A passionate kiss burns the calories in one potato chip.

The main value of tornadoes is yet to be discovered.Chicagoans eat more Twinkies than other Twinkienuts.

The way to wake up a hypnotized lobster is to shake it and whisper, drawn butter, drawn butter.

- Excerpts from the 1989 Old Farmer's Almanac

I have been reading the 1989 edition of the Old Farmer's Almanac, which arrived in the mail recently with a brave letter of apology:

"All right, so we didn't exactly predict the '88 drouth in last year's almanac," wrote Judson Hale, editor of the oldest continuously published periodical in North America. One reason for the oversight, he brainstormed, is that a drought (or drouth, if he pleases) represents a lack of weather, which is harder to predict than the real stuff such as blizzards and long rainy seasons full of cow-drowners.

"Besides," he said, "tradition has it that our weather forecasts are only 80 percent accurate. So it's important to be wrong some of the time."

Fortunately, next year's almanac devotes only 18 of its 224 pages to weather. The remainder deals with the important things in life - the best ice-fishing tournaments, how to grow witloof at home, zodiac secrets, and the honest truth about beauty. Of beauty, the almanac says:

The ideal mouth should be exactly half the width of the face at mouth level. The eyes should be one-fourteenth the height of the face at eye level. The chin should be one-fifth the length of the face. And the nose should be no more than 5 percent of the face.
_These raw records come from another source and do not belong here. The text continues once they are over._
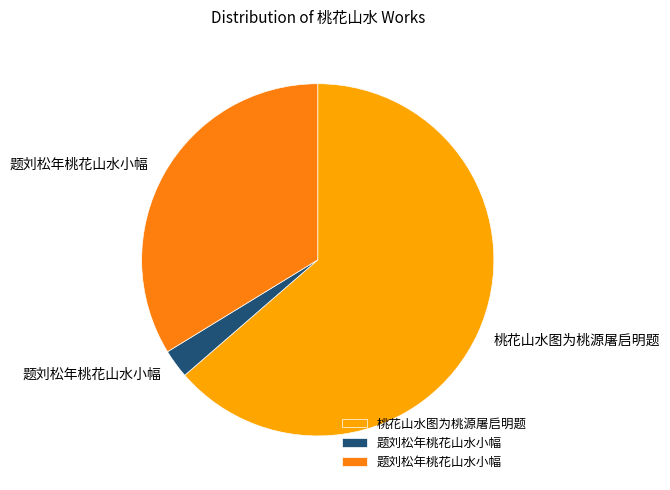

Does any single category account for the majority?

Yes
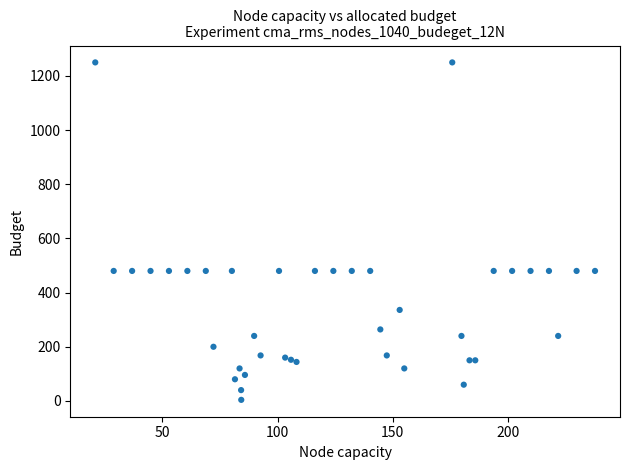

What is the range of Y values (max minus min)?

1246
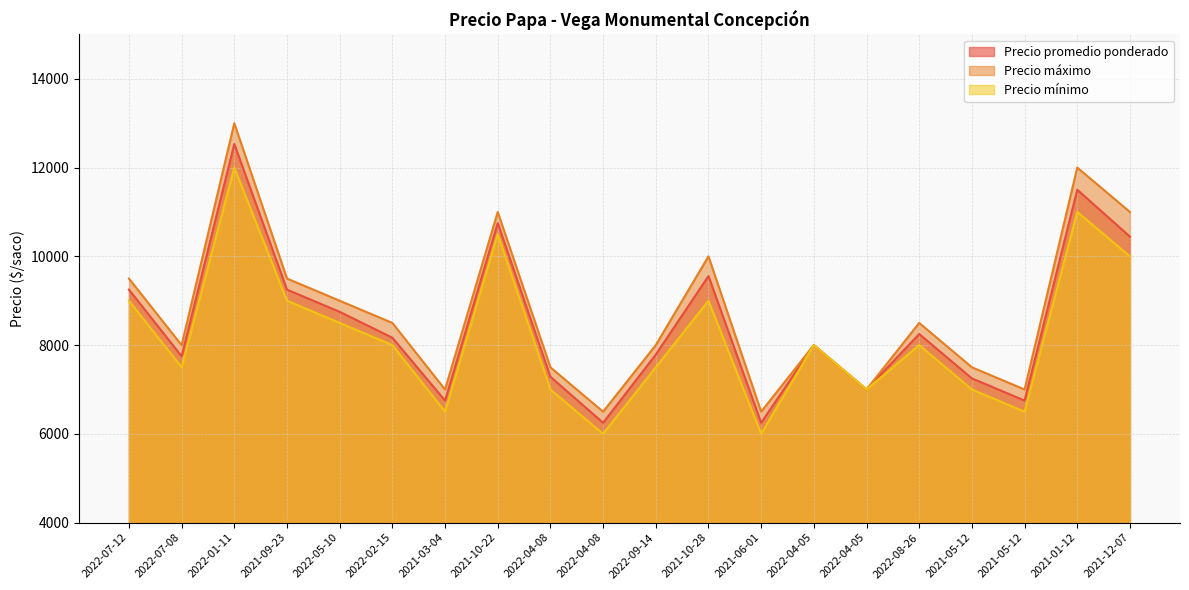

True or false: Precio promedio ponderado and Precio mínimo intersect in this chart.

False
I used to know a girl who had all the right measurements, but she decided to be a plumber.

One of the more useful things I learned from my new Old Farmer's Almanac is that we don't have to put up with warts anymore. There are a jillion cures - everything from counting them for nine straight nights to having a child who has never seen its father breathe on them. If you can't find such a child, you can always sell your wart to somebody and not spend the money.
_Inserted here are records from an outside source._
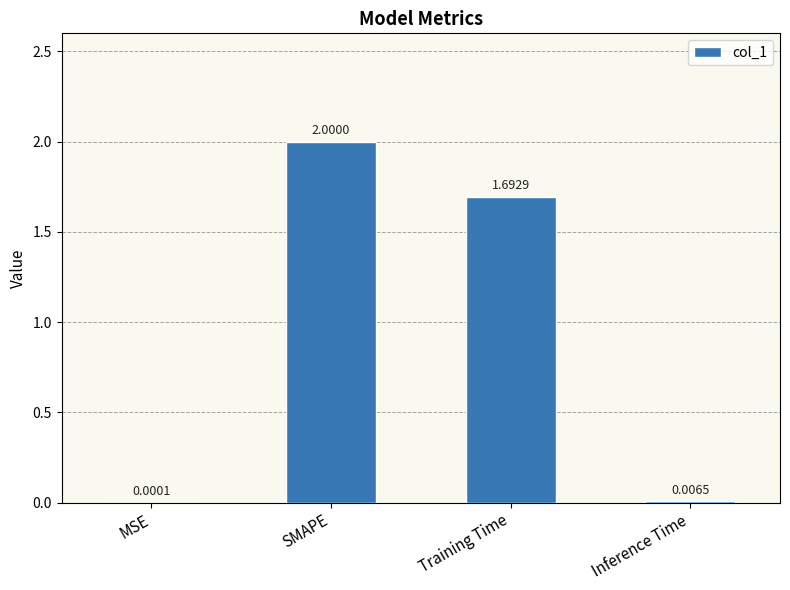

Where does the data first go above 1?

SMAPE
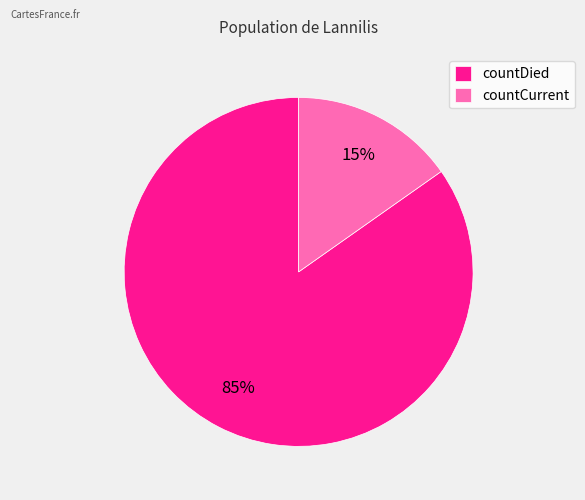

Rank the categories by value from lowest to highest.

countCurrent, countDied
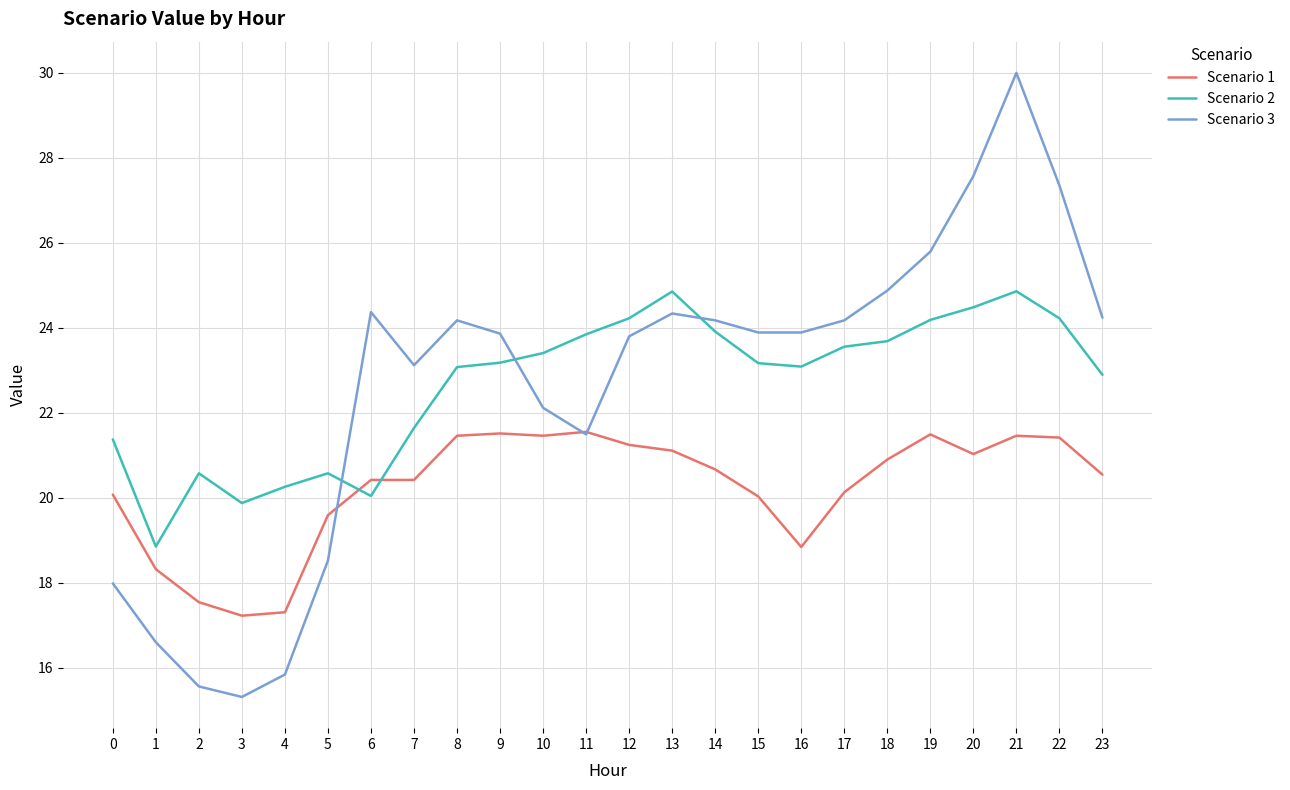

What is the average value of the Scenario 1 series?

20.2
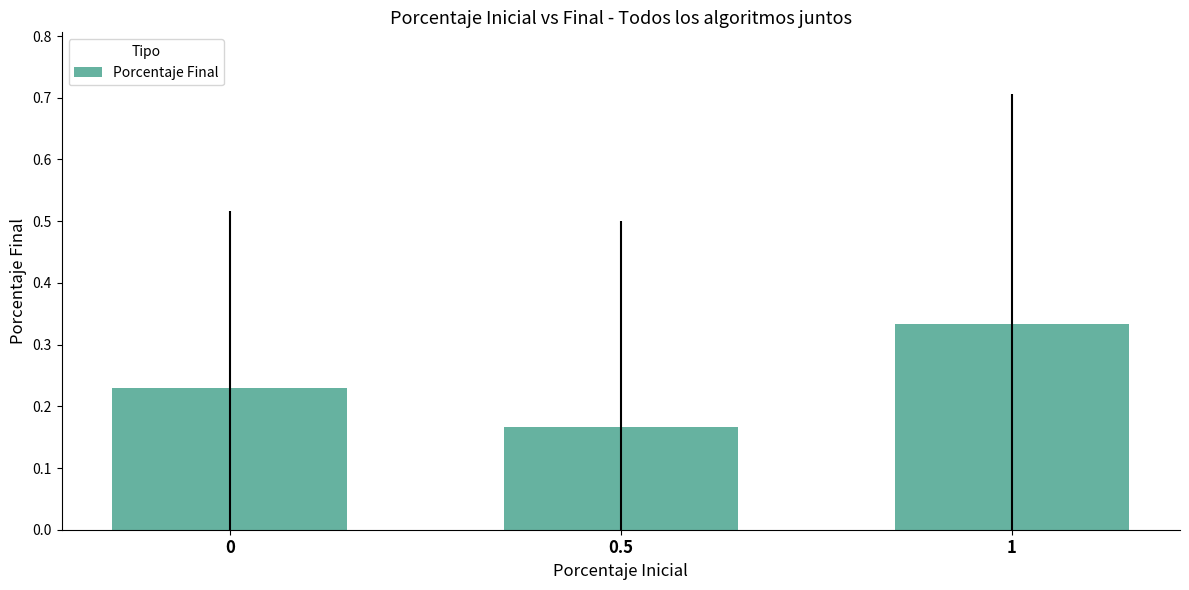

Which category has the lowest value across all series?

0.5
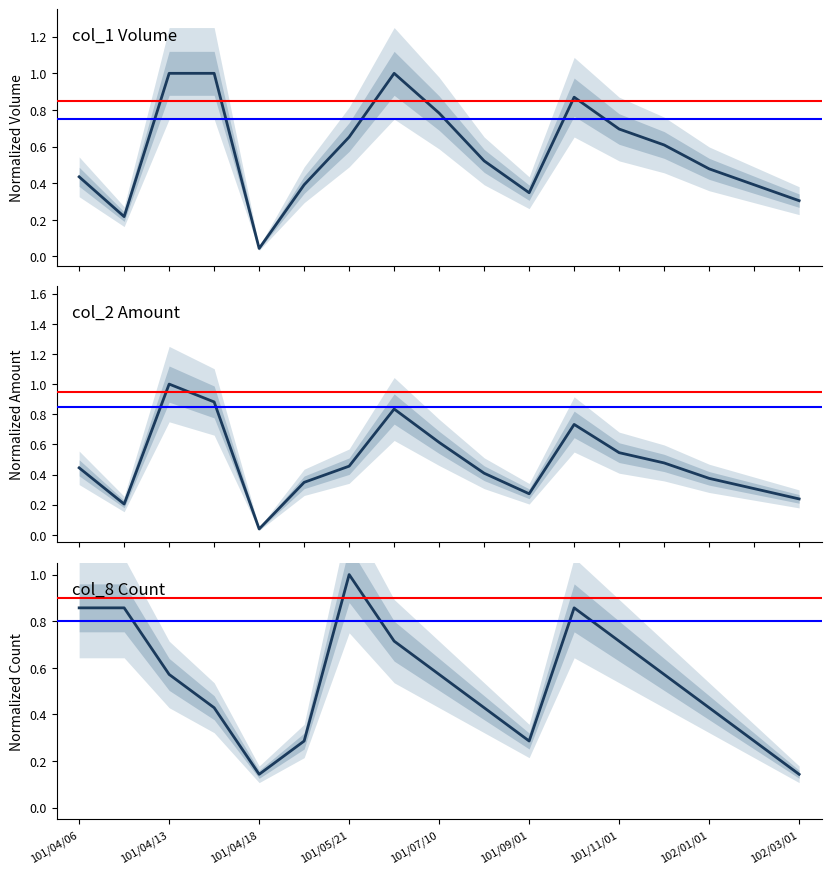

Reading left to right, what are all the values shown in this chart?

col_1 Volume: 0.4	0.2	1.0	1.0	0.0	0.4	0.7	1.0	0.8	0.5	0.3	0.9	0.7	0.6	0.5	0.4	0.3
col_2 Amount: 0.4	0.2	1.0	0.9	0.0	0.3	0.5	0.8	0.6	0.4	0.3	0.7	0.5	0.5	0.4	0.3	0.2
col_8 Count: 0.9	0.9	0.6	0.4	0.1	0.3	1.0	0.7	0.6	0.4	0.3	0.9	0.7	0.6	0.4	0.3	0.1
Another useful thing to know is where to race your lizard or your earthworm. From the almanac's list of strange animal races, we learn that the lizards will be running in Lovington, N.M., that bugs will go for it in West Palm Beach, Calif., worms will crawl in Ashland, Ky., turtles will take off in Del Rey, Calif., and the catfish games will be held in Greenville, Miss.

One of the nicest touches in the 1988 almanac is a list of forgotten holidays, complete with cartoons. The list includes Anti-Arbor Day, All Quahogs Day, Nixon's Birthday, Be-Nice-to-Your-Brother-in-Law Day, Franklin Pierce Day of Atonement, St. Vinnie's Day in honor of the patron saint of auto mechanics, and Sanitation Truck Day, when garbage truck drivers in Kankakee, Ill., take their trash trucks out on a cookout.

Despite its failure to predict the great drought of 1988, the almanac is not getting out of the weather business. And to the almanac's credit, it has not forgotten that the one thing everyone talks about is the weather:

"The best weather talk often proceeds like a play," it says. "There are parts: the one who wonders, the one who knows.

"We ask, `Is it going to stop snowing?'

"He answers, `It always has."'

That's what I like about the Old Farmer's Almanac. It is full of fun and profundity.